• [EXERCISE BRIEF] Reproduce the court passage below on the claimed bad faith of the pending original indictment, word for word and in full.

Bad Faith – that Original Indictment pending against claimant whilst others co-defendants have ben proceeded against
[164] These are arguments contained in paragraphs 14 and 15 of the ‘[claimant] Second Reply Submissions’. Learned counsel states: “…the fact that the original indictment is still pending only underscores the bad faith of the government since all of the other defendants were tried the respective superseding indictments and only Laura Pendergest-Holt pleaded guilty on June 21st, 2012 to Count Twenty of the original indictment; and the government subsequently moved to dismiss the remaining counts of the indictment against Pendergest-Holt on September 13th, 2012.”
[165] Counsel continues: “What Mr. Pearson failed to mention is that as part of her plea agreement Pendergest-Holt waived her right to trial and rights to appeal then agreed to be prosecuted on the original indictment. Mr. King has not waived any such rights.”
[166] This Court struggles to understand these arguments. How is bad faith shown if the original indictment is still pending? The US government was duty bound to proceed with the charges against the others who were present in the USA. They clearly saw the need to seek superseding indictments against Stanford and others. They also saw the need to proceed against Pendergest-Holt on the original indictment. None of those convictions has been overturned. As I have concluded, none of those proceedings really affect the pending charges against this remaining defendant who has effectively always remained at large. I am unable to fathom how there is an arguable case that this shows bad faith.
Whether the Minister’s order has failed to follow the directives of Michel J. and so bad in law?

• [DATA ENTRIES]
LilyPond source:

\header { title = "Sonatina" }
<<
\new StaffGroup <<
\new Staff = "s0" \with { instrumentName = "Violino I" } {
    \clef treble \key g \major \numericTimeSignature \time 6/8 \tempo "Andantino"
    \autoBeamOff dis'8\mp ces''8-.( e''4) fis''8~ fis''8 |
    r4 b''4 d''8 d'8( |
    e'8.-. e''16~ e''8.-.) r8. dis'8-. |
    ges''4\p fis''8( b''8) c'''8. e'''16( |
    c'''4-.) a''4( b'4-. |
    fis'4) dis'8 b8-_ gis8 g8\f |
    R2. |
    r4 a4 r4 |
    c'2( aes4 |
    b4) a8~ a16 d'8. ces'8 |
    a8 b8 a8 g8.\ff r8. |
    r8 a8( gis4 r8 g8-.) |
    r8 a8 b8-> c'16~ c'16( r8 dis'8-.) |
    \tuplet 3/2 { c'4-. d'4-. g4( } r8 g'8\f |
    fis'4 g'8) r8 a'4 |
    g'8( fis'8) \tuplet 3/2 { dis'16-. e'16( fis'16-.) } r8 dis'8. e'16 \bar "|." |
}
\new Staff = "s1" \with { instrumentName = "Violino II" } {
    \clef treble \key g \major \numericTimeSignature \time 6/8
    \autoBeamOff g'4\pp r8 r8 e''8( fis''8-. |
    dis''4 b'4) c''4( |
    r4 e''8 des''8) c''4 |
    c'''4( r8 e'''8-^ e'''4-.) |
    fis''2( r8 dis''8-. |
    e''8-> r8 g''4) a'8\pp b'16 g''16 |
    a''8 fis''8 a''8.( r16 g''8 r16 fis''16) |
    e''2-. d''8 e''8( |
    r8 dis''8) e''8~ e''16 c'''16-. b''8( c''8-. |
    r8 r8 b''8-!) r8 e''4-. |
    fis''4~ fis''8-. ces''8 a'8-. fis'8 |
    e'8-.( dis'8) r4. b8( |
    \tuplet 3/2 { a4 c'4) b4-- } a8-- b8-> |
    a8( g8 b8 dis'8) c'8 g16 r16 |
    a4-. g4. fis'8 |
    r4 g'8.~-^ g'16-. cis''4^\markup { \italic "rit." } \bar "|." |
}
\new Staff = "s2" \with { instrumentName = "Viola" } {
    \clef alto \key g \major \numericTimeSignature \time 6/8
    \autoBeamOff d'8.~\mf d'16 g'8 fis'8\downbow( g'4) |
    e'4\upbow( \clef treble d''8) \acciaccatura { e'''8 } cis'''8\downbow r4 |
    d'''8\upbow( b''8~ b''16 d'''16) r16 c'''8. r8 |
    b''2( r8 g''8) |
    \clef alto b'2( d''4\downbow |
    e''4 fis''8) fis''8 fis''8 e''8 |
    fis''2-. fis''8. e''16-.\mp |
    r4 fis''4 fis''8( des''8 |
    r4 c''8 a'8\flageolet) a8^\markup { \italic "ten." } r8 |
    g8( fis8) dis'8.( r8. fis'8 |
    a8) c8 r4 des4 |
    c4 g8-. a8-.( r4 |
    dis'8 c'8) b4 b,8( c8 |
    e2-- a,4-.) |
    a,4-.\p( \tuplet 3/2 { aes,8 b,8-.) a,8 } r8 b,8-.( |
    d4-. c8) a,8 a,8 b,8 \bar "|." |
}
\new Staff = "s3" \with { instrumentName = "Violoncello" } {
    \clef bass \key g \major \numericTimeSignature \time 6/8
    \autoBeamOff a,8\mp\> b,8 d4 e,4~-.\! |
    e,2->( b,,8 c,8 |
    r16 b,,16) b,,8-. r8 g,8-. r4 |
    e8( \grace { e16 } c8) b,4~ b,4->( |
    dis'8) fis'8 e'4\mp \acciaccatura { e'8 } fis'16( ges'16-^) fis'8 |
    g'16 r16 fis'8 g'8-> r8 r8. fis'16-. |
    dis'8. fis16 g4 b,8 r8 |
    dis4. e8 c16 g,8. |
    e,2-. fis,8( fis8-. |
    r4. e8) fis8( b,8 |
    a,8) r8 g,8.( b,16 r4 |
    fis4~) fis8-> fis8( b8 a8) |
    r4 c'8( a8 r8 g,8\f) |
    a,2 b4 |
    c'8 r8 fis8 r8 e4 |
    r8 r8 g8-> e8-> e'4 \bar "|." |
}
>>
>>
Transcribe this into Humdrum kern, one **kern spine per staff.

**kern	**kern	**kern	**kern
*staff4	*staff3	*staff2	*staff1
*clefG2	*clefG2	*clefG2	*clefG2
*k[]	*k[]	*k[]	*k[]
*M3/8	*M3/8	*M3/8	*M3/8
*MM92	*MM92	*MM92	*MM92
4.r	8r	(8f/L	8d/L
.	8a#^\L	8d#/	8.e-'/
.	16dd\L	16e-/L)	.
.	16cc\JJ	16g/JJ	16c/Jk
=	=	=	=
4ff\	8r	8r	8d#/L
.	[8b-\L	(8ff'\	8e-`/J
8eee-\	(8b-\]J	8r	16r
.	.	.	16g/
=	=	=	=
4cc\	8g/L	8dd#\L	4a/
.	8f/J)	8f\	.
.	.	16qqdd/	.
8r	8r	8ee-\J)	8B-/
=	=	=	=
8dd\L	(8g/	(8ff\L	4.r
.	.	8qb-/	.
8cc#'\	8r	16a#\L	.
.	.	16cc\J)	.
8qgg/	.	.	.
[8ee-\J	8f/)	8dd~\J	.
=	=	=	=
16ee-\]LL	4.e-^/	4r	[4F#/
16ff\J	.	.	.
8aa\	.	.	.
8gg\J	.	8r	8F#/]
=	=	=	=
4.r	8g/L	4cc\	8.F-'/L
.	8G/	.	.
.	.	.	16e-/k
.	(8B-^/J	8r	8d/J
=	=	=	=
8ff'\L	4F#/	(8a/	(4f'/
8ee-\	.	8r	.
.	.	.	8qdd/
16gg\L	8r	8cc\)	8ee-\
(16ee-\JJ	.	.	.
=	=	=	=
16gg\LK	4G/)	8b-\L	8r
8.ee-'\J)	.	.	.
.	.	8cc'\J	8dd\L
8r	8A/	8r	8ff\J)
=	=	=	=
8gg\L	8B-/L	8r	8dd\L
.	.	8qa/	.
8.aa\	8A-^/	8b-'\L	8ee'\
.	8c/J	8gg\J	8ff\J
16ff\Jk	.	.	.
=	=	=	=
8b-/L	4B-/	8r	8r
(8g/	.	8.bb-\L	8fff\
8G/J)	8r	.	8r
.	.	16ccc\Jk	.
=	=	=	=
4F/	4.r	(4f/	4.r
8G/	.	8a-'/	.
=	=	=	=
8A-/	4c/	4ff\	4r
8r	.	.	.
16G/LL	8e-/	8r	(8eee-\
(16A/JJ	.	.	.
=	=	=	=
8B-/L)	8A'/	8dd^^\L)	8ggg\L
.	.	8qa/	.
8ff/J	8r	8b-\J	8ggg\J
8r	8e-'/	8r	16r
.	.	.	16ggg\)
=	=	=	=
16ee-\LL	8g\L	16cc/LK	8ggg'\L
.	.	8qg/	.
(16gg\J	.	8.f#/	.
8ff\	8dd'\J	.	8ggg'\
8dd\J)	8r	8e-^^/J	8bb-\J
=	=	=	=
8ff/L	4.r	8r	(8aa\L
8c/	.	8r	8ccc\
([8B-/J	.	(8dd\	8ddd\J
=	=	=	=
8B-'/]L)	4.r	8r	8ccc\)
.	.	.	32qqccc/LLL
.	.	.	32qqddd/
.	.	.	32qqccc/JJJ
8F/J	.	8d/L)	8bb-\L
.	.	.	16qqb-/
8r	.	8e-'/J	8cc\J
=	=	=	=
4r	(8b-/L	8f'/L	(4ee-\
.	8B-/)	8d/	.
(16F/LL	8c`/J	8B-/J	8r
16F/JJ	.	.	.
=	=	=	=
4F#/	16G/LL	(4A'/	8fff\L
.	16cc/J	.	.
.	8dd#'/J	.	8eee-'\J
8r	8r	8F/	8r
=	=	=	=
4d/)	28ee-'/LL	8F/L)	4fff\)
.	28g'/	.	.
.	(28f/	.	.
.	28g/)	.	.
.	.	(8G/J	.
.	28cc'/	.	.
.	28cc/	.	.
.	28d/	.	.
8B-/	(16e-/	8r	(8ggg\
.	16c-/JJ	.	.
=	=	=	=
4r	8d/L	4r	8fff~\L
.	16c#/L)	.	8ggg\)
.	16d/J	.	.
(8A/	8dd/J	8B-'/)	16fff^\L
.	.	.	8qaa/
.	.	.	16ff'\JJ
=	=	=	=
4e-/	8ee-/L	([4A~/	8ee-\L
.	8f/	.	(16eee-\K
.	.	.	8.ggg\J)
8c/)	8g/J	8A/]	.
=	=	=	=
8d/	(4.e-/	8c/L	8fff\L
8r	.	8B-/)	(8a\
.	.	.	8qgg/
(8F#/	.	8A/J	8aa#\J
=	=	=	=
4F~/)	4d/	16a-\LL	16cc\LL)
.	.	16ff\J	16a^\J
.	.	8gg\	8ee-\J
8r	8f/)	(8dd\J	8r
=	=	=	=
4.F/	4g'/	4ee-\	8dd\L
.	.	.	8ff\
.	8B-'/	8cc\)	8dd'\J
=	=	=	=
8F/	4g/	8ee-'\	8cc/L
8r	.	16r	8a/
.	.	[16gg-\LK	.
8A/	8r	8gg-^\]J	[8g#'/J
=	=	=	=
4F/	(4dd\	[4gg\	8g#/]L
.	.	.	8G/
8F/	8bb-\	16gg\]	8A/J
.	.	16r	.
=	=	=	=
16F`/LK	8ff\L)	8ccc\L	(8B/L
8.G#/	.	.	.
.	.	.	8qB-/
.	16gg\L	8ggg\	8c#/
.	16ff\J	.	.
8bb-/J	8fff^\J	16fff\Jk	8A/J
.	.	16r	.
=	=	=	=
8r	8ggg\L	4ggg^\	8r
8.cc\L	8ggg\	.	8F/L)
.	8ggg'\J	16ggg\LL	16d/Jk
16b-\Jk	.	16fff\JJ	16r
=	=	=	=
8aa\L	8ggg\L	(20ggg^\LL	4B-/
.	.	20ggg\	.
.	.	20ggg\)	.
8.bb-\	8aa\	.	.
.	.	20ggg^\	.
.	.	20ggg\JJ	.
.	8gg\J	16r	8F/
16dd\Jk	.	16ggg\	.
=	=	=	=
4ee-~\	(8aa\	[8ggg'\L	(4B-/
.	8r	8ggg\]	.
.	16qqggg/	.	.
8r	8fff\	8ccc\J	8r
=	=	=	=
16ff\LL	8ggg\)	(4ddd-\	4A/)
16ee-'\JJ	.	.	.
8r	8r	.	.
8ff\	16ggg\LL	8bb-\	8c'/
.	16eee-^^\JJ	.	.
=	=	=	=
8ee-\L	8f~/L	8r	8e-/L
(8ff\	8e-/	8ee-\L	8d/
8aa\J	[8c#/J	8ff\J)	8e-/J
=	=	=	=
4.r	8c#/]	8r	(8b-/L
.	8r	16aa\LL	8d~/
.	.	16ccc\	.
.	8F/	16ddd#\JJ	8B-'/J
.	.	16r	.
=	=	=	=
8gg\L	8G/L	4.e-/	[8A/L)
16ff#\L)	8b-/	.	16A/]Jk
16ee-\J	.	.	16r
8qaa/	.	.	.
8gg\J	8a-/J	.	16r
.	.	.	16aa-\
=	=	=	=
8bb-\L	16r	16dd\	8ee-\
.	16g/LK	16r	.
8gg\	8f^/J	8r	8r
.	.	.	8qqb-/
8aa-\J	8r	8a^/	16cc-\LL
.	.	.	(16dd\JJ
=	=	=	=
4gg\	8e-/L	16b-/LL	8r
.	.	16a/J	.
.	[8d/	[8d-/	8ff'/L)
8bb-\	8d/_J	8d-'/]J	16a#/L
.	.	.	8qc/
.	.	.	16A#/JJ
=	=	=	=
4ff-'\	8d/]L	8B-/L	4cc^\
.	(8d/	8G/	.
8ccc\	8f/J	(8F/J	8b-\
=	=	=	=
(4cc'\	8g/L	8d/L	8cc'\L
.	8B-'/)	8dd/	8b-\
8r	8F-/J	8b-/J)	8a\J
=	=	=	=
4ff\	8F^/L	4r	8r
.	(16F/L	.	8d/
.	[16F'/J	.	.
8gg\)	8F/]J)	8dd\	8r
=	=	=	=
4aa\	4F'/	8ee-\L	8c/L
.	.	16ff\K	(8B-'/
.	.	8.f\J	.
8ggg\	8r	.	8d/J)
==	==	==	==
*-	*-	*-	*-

• [EXERCISE OUTPUT]
Bad Faith – that Original Indictment pending against claimant whilst others co-defendants have ben proceeded against
[164] These are arguments contained in paragraphs 14 and 15 of the ‘[claimant] Second Reply Submissions’. Learned counsel states: “…the fact that the original indictment is still pending only underscores the bad faith of the government since all of the other defendants were tried the respective superseding indictments and only Laura Pendergest-Holt pleaded guilty on June 21st, 2012 to Count Twenty of the original indictment; and the government subsequently moved to dismiss the remaining counts of the indictment against Pendergest-Holt on September 13th, 2012.”
[165] Counsel continues: “What Mr. Pearson failed to mention is that as part of her plea agreement Pendergest-Holt waived her right to trial and rights to appeal then agreed to be prosecuted on the original indictment. Mr. King has not waived any such rights.”
[166] This Court struggles to understand these arguments. How is bad faith shown if the original indictment is still pending? The US government was duty bound to proceed with the charges against the others who were present in the USA. They clearly saw the need to seek superseding indictments against Stanford and others. They also saw the need to proceed against Pendergest-Holt on the original indictment. None of those convictions has been overturned. As I have concluded, none of those proceedings really affect the pending charges against this remaining defendant who has effectively always remained at large. I am unable to fathom how there is an arguable case that this shows bad faith.
Whether the Minister’s order has failed to follow the directives of Michel J. and so bad in law?